Green walks us through the history of TB and how culture has shaped attitudes toward the disease. But the most powerful insight isn't historical—it's about what's happening right now.

He humanizes the book by interspersing details about his friend in Sierra Leone, Henry who struggles with getting treatment for TB. He wrestles with the disease for years, and the heartbreaking part is that with more money and access to treatment, he likely wouldn't have ended up fighting for his life for so long. It's heart wrenching, and a really important part of this book that makes TB more than just statistics, or injustice in the abstract.

We have tests and treatments for TB that could prevent or even eradicate the disease in Africa and other places. In many parts of North America, we effectively have eradicated it (although rates are inching up, even here). The systems work when we choose to fund and implement them properly.

This is why TB matters in 2025

It's a perfect example of how functional systems become invisible, while dysfunctional ones reveal the true priorities of our societies.
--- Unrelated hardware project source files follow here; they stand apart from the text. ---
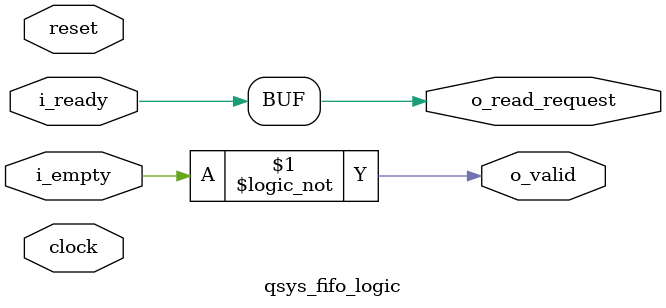
<source format=sv>
module qsys_fifo_logic #(
	// For input/output bits
	parameter DATA_WIDTH = 0
)(
	input clock,
	input reset,

	// FIFO contol signals
	input i_ready,
	input i_empty,
	output o_read_request,

	// FIFO output valid
	output o_valid
);

	// Output is always valid so long as FIFO is not empty
	assign o_valid = !i_empty;

	// Read when module is enabled
	assign o_read_request = i_ready;

endmodule
</source>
TB persists not because we lack the tools to stop it, but because we lack the will to extend those working systems to everyone who needs them.

Green's call to action cuts to the heart of it:

“And this is why I would submit that TB in the twenty-first century is not really caused by a bacteria that we know how to kill. TB in the twenty-first century is really caused by those social determinants of health, which at their core are about human-built systems for extracting and allocating resources. The real cause of contemporary tuberculosis is, for lack of a better term, us.

...And so we have entered a strange era of human history: A preventable, curable infectious disease remains our deadliest. That's the world we are currently choosing.”

— Everything is Tuberculosis

When systems work well, we forget they exist. When they work for some but not others, we see the true measure of our values. TB forces us to confront an uncomfortable truth: we have the power to save lives, we just choose not to use it equally.

That's what makes this more than just a book about disease - it's a book about the systems we build, the ones we maintain, and the ones we allow to crumble. And why all of that matters more than we might think.

This is a great read on an important, and often overlooked, subject.

"This is the middle of the story, not the end of the story, and it falls to us to write a better ending."

— John Green

And yes, once I read this, I started seeing everything is tuberculosis!